Text-area & DIFF Text: Enter the text (left & right) into the text areas and
press
the button "DIFF Text" to compare them - or
Choose File & DIFF Files: Choose the files (left & right) using the file browser
and press the button "DIFF Files/Directories" to compare them (Attention: In the
online/web version the file-size is limited to 2*512 KB to avoid misuse of this service)
- or
Choose Directory & DIFF Directories: Choose the directories (left & right) using
the directory browser and press the button "DIFF Files/Directories" to compare them
(Attention: The comparison of directories is only supported in the standalone version -
in the web version you need to zip the directories first before comparing them!)
diff algorithm (default smart diff): "smart diff" or "character based diff" or
"line based diff":
"smart diff" (default): As the name says is a smart combination of the
algorithms "line based diff" and "characters based diff". First the line based
diff is applied and if the match is bad i.e. below a certain threshold (20% is
the default) then the character based diff is applied.
"character based diff": is a good choice for bad aligned text
i.e. text that have no common/similar line separation respective have different
formatting (tags) e.g. comparing html text with its clear text (copied from
browser). Or comparing books that are formatted differently.
"line based diff": Is a good choice, if the from and to input text are
line oriented (most programming languages) and in case we have a good amount of
lines that are matching. The non-matching lines are compared in a second run
using the character based diff. False positive line matches can have a bad
impact on the matching result, "tearing it apart". Most diff tools
(unfortunately) only support line based comparison. For example see the "meld"

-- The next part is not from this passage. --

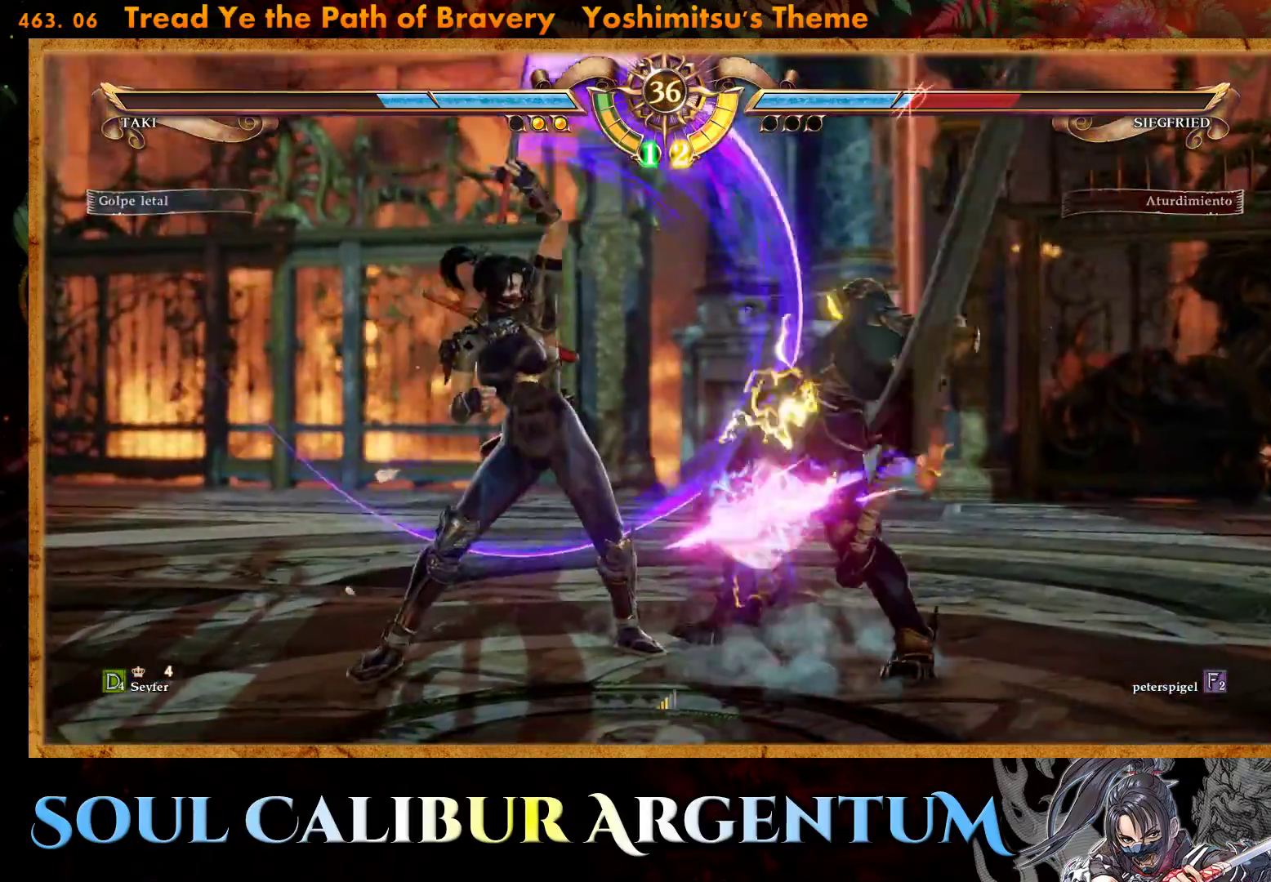
{"buttons": ["TRIANGLE"], "events": [[450, "DPAD_LEFT", "up"], [467, "TRIANGLE", "down"]]}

diff tool in unix, where false-positive matches mess up the whole comparison.
max time (default 1000 milliseconds): The number of milliseconds the comparison
is
allowed to take before it is stopped. After this time limit is exceeded the algorithm
shows
in percentage how much characters could be compared and returns the remaining characters
as
non-matching.
file hierarchy: filtering (default true): Indicates whether the line- and
overall-filters should be applied on every single file when comparing entire
file-hierarchies (directories, zip-files, etc.). The default is set to "true" BUT be
aware that filtering every single file in big hierarchies can take quite long,
especially if we have overall filters set, because for overall filtering we need to read
and filter the whole file before we can compare. Line filters have no such big impact on
performance because we read, filter and compare line by line and stop when the first
line differs.
file: same size & same time: compare (default false): Indicates whether files
that have the same size and same last modification date should be compared. Basically if
this flag is set to true then every single file in the hierarchy is compared! The
default is set to "false" BECAUSE if both: "file-hierarchy-filtering" AND "same-size and
same-time" are set to true then this has BIG PERFORMANCE IMPACT ON LARGE FILE
HIERARCHIES!
diff output: merge matching sections (default true): Normally we we are only
interested in the non-matching sections to have them displayed next to each other.

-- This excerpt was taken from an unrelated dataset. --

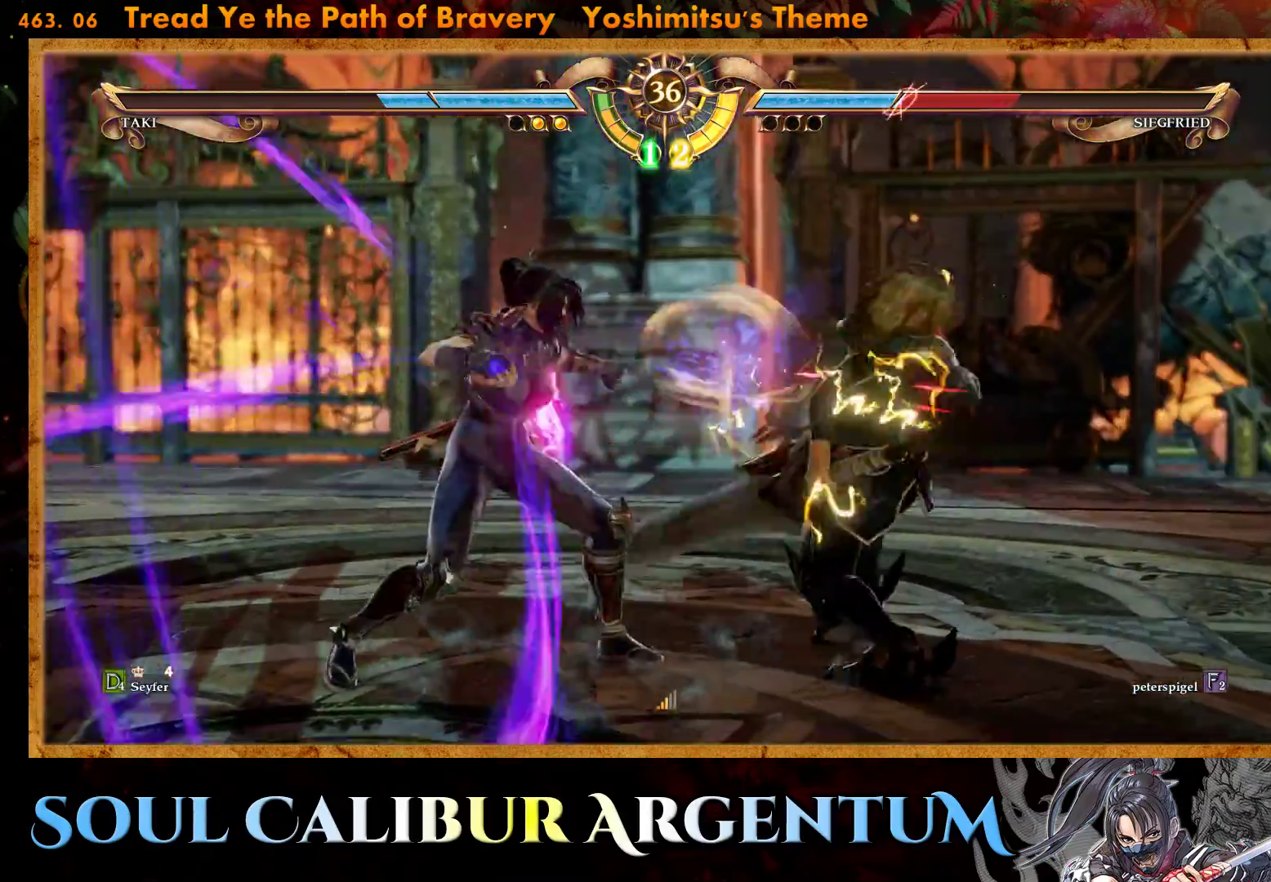
{"buttons": [], "events": [[33, "TRIANGLE", "up"], [100, "TRIANGLE", "down"], [200, "TRIANGLE", "up"], [267, "TRIANGLE", "down"], [433, "TRIANGLE", "up"]]}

Therefore we can/should set merge matching sections to true.
diff output: unified diff: take unchanged lines of original (default true):
Unified diff was not developed having filtering (and ignore empty lines) in mind.
Therefore due to filtering it can happen that the unchanged lines (aka contextual lines)

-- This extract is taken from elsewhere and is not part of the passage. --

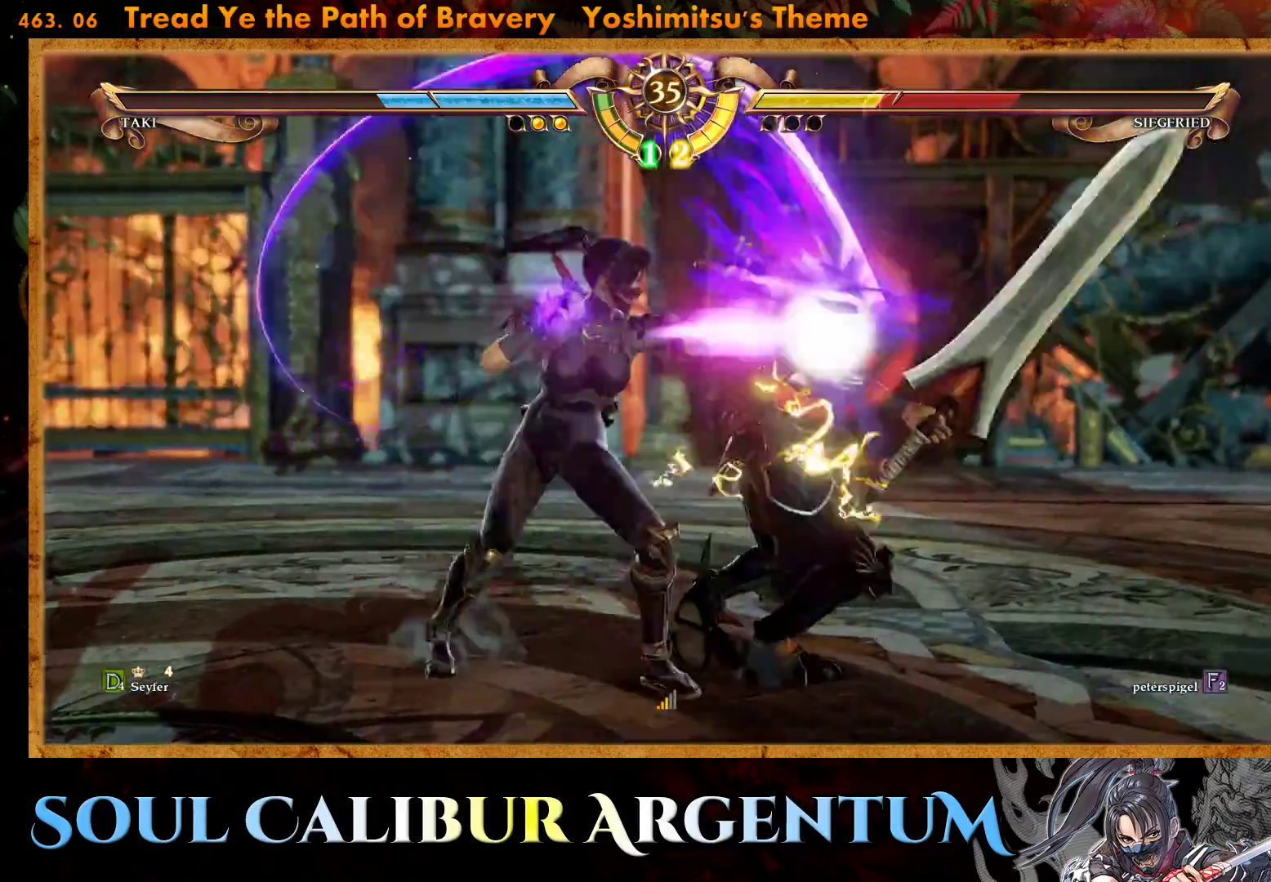
{"buttons": ["DPAD_RIGHT"], "events": [[133, "DPAD_RIGHT", "down"], [217, "CIRCLE", "down"], [300, "CIRCLE", "up"], [383, "CIRCLE", "down"], [467, "CIRCLE", "up"]]}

in the original and new file do not fully correspond. To circumnavigate this limitation
this option enables the user to choose whether to take the unchanged lines of the
original or the new file. Normally the unchanged lines should be taken of the original
file because the patch is applied to the original file. (If you want the unified diff
output to be fully accurate you should disable the overall-filtering and the
ignoring-of-empty-lines).
diff output: unified diff: number of unchanged lines (default 1):
As already mentioned previously the unified diff is sometimes fuzzy due to filtering.
Therefore the number of unchanged lines in the original and new file might not
correspond. To minimize this impact it is suggested to set the number of
unchanged/contextual lines to "1" - because one single line always corresponds.
(Normally
in unified diff the number of unchanged lines is set to "3").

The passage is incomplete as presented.